>>

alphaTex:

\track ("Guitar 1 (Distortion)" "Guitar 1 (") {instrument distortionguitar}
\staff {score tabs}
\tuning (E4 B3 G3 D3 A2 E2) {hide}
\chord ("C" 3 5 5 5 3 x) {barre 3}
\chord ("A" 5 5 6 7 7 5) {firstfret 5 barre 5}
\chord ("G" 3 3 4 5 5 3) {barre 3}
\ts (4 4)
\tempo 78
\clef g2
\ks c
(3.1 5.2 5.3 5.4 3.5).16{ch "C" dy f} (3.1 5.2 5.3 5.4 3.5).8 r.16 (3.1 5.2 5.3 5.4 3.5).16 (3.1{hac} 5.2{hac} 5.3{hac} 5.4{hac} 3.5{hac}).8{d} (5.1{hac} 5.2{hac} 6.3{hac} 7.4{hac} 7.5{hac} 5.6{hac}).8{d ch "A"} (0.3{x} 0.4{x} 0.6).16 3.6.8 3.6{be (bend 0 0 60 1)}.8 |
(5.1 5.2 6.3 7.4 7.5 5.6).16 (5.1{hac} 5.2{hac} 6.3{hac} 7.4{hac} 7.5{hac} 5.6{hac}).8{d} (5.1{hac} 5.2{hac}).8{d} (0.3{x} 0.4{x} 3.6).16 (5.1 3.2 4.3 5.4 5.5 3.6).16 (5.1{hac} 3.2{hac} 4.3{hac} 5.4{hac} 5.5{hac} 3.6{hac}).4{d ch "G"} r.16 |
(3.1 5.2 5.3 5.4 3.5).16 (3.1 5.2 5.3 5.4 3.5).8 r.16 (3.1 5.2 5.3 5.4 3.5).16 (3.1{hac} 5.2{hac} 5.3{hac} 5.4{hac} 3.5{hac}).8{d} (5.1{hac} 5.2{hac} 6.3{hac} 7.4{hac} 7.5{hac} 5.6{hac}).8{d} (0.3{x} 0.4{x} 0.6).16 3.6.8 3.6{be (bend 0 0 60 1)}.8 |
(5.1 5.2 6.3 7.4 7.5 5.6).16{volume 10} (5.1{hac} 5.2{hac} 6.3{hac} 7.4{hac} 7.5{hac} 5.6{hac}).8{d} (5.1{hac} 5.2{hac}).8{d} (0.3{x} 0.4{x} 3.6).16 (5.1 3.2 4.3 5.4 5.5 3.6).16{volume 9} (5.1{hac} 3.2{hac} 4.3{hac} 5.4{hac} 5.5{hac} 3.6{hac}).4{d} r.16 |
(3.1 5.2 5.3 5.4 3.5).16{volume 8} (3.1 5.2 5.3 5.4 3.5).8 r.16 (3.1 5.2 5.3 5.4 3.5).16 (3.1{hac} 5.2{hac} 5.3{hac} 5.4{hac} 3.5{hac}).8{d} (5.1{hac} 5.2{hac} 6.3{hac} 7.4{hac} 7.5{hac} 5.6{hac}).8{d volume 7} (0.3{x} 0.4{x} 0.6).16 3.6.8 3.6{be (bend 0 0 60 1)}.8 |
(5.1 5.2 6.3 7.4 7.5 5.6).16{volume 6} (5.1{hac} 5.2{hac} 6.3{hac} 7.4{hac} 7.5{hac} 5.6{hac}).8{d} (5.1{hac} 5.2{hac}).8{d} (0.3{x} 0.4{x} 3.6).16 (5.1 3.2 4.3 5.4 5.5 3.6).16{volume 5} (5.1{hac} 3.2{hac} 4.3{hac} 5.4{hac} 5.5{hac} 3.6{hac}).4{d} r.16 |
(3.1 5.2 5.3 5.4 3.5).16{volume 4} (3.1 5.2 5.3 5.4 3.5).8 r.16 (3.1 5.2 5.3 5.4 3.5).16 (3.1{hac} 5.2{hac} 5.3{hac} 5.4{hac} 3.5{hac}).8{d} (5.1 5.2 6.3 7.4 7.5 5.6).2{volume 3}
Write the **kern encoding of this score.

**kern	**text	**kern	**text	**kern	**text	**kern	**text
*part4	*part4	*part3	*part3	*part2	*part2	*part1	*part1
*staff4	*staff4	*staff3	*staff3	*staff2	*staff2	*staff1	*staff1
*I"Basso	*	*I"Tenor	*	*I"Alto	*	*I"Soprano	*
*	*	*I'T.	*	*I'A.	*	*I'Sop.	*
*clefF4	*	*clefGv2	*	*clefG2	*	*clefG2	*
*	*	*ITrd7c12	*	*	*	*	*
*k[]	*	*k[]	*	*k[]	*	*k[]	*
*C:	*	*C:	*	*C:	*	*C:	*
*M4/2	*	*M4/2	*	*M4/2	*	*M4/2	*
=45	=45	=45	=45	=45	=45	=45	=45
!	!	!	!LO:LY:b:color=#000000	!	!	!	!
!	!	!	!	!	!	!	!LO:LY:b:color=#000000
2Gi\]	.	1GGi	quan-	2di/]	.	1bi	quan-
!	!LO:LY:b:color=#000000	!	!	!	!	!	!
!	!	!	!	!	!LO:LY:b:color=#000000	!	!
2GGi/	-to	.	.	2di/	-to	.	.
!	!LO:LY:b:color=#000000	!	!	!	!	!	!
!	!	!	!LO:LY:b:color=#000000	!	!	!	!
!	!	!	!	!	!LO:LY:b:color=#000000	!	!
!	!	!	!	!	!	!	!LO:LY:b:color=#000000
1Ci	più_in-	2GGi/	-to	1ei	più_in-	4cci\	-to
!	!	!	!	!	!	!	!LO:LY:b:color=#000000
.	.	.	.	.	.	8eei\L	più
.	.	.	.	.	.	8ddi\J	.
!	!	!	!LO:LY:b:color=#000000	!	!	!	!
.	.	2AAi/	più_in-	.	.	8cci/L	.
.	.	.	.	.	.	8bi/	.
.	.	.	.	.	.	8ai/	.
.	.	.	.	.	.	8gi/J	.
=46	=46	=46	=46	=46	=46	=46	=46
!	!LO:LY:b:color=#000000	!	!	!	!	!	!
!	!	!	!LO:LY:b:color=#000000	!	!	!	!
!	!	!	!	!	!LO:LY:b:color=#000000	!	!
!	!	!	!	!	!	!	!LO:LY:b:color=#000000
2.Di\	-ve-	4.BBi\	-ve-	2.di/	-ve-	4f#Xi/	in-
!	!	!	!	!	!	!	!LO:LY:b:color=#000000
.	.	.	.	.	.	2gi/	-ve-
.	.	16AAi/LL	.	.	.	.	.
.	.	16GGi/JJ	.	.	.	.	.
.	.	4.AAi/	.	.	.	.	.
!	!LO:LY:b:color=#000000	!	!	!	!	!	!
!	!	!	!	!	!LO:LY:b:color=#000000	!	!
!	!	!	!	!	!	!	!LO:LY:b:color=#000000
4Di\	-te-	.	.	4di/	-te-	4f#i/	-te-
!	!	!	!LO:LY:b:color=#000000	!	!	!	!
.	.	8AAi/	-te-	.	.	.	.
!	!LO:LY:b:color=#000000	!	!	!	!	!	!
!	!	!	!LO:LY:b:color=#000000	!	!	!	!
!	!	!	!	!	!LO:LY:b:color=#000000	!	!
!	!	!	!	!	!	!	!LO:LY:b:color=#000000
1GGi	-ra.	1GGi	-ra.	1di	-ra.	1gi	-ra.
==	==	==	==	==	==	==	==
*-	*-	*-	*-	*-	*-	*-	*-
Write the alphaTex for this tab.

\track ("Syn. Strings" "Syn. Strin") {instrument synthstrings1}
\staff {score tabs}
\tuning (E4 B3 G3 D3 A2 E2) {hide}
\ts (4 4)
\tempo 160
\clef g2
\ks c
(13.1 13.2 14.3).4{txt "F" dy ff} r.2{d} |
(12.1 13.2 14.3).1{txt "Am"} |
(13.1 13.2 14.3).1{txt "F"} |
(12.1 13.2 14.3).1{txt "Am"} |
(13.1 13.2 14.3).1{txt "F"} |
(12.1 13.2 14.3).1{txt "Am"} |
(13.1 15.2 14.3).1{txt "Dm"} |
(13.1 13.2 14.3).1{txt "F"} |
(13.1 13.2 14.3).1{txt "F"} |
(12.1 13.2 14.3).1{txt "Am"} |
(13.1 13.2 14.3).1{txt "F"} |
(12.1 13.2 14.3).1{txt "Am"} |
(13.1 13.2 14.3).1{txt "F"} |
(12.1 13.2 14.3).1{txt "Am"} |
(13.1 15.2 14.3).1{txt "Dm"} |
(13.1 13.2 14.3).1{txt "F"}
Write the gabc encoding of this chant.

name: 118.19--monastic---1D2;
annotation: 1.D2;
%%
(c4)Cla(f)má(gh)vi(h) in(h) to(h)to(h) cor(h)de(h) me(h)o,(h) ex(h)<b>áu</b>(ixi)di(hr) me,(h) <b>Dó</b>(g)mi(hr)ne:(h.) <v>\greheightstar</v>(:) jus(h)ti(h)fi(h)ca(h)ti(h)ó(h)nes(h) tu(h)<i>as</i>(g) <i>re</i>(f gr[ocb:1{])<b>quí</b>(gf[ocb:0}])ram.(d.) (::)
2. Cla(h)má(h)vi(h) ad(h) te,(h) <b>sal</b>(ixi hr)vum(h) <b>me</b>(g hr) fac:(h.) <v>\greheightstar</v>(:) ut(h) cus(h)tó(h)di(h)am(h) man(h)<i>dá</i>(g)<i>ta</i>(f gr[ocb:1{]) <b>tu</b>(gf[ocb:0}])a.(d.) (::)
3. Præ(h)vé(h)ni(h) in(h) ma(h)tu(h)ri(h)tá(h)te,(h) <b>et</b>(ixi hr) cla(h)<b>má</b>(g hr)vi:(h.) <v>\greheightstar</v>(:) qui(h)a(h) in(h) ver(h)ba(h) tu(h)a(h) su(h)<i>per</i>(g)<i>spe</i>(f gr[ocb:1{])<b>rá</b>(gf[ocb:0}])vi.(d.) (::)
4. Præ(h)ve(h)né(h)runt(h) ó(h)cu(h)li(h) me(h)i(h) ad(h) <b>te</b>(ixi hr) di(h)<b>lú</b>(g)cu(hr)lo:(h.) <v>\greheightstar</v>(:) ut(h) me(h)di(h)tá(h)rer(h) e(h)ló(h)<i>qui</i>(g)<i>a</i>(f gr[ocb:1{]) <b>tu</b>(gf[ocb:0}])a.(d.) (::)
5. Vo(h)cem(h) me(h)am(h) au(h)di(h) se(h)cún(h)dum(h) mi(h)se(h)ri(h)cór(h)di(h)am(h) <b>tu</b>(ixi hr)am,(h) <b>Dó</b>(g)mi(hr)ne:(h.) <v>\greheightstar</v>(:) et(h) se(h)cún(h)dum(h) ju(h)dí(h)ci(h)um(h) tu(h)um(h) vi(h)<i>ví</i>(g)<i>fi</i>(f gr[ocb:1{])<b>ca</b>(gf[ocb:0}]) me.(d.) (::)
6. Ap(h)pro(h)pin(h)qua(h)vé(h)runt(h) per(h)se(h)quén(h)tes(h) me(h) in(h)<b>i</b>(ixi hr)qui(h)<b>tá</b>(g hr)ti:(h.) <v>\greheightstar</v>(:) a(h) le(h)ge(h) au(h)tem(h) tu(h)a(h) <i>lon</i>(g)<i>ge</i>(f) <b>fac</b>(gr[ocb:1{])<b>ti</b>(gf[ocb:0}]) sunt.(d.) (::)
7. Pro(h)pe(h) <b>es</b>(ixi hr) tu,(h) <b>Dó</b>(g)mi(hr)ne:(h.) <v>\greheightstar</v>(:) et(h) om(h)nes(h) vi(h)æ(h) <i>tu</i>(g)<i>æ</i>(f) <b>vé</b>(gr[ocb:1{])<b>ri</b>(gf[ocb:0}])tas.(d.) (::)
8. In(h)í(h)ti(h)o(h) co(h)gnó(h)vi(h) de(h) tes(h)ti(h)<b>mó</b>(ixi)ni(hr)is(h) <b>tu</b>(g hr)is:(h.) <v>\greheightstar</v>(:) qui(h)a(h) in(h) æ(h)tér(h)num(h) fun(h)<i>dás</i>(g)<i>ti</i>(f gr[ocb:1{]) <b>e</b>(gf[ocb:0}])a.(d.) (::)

<<

Edit the lines from the one containing "name: 118.19--monastic---1D2;" to the one containing "2. Cla(h)má(h)vi(h) ad(h)" so that "annotation" becomes "mode", with nothing else changed. Return only those lines.

name: 118.19--monastic---1D2;
mode: 1.D2;
%%
(c4)Cla(f)má(gh)vi(h) in(h) to(h)to(h) cor(h)de(h) me(h)o,(h) ex(h)<b>áu</b>(ixi)di(hr) me,(h) <b>Dó</b>(g)mi(hr)ne:(h.) <v>\greheightstar</v>(:) jus(h)ti(h)fi(h)ca(h)ti(h)ó(h)nes(h) tu(h)<i>as</i>(g) <i>re</i>(f gr[ocb:1{])<b>quí</b>(gf[ocb:0}])ram.(d.) (::)
2. Cla(h)má(h)vi(h) ad(h) te,(h) <b>sal</b>(ixi hr)vum(h) <b>me</b>(g hr) fac:(h.) <v>\greheightstar</v>(:) ut(h) cus(h)tó(h)di(h)am(h) man(h)<i>dá</i>(g)<i>ta</i>(f gr[ocb:1{]) <b>tu</b>(gf[ocb:0}])a.(d.) (::)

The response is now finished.